Weird and rare.
This is how the Israel Antiquities Authority described a Roman-era gold ring with an image that early Christians used as a symbol of Jesus. The piece was found by archaeologists on the Mediterranean coast of Israel.
The agency stated that the jewel has a green gemstone carved in the form of a shepherd carrying a sheep on his shoulders.
Jesus describes himself in the Bible as the “Good Shepherd.”
The ring was one of the items discovered in two shipwrecks near the ancient port of Caesarea.
Other treasures found include hundreds of Roman silver and bronze coins in the middle of the 3rd century and a large shipment of silver coins in the early 14th century.
Archaeologists have also found figures from the Roman era, in the form of an eagle and a stage actor in a comic mask. As well as bronze bells to repel evil spirits and a red gemstone ring carved with a lyre.
The Israel Antiquities Authority said that the remains of ships’ hulls and their cargo were found scattered at the seabed at a depth of about 4 meters.
“The ships may have docked nearby and were destroyed by a storm,” Jacob Charvet of the agency’s marine archeology unit said.

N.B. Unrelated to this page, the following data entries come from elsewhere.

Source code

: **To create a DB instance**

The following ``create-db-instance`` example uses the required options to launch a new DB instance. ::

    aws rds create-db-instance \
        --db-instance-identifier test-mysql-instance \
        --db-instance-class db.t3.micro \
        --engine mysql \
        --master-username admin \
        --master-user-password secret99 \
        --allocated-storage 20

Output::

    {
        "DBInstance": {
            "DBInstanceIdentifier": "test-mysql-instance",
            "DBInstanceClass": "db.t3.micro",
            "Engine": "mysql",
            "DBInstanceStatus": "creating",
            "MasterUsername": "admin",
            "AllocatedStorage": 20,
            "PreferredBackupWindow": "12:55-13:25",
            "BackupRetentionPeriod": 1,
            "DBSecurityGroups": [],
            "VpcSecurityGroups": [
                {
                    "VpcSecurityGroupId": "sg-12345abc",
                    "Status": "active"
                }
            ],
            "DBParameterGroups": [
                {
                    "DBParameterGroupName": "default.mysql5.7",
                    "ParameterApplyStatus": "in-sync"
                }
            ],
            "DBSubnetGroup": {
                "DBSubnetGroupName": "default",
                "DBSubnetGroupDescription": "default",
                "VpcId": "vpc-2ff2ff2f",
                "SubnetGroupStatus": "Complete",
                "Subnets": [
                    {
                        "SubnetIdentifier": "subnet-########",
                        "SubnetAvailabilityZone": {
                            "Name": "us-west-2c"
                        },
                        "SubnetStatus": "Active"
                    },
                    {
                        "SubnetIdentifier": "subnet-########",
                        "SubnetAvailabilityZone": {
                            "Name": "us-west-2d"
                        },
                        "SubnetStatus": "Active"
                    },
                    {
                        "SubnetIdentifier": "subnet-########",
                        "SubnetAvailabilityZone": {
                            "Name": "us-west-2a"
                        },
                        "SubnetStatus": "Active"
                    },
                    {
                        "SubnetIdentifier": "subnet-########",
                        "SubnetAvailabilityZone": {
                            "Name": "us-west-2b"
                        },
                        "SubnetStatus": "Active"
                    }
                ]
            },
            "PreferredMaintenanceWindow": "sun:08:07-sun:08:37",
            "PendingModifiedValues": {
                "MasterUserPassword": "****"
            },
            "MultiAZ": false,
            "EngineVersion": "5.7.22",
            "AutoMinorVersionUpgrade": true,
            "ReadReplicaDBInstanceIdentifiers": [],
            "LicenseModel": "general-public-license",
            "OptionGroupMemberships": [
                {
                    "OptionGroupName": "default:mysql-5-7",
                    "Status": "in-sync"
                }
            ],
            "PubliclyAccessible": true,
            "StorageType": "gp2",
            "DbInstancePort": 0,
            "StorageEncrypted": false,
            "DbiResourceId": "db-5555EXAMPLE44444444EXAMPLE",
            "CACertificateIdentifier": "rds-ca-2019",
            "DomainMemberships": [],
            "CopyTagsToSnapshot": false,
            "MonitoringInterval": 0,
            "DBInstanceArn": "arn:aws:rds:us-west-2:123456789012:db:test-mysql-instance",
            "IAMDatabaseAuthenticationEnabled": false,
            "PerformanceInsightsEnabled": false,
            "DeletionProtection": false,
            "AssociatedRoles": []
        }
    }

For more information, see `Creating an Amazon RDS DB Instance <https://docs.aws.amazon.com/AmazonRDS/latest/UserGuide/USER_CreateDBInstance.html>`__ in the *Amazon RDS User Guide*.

Caesarea was home to one of the first Christian communities and, according to the New Testament, was the place where the apostle Peter Cornelius the centurion was baptized, the first non-Jews (not a Jew, pagan, or foreigner) to convert to the Christian faith.
“This was the first case in which a non-Jew was accepted into the Christian community,” Charvet explained. “Since then, the Christian religion began to spread throughout the world.”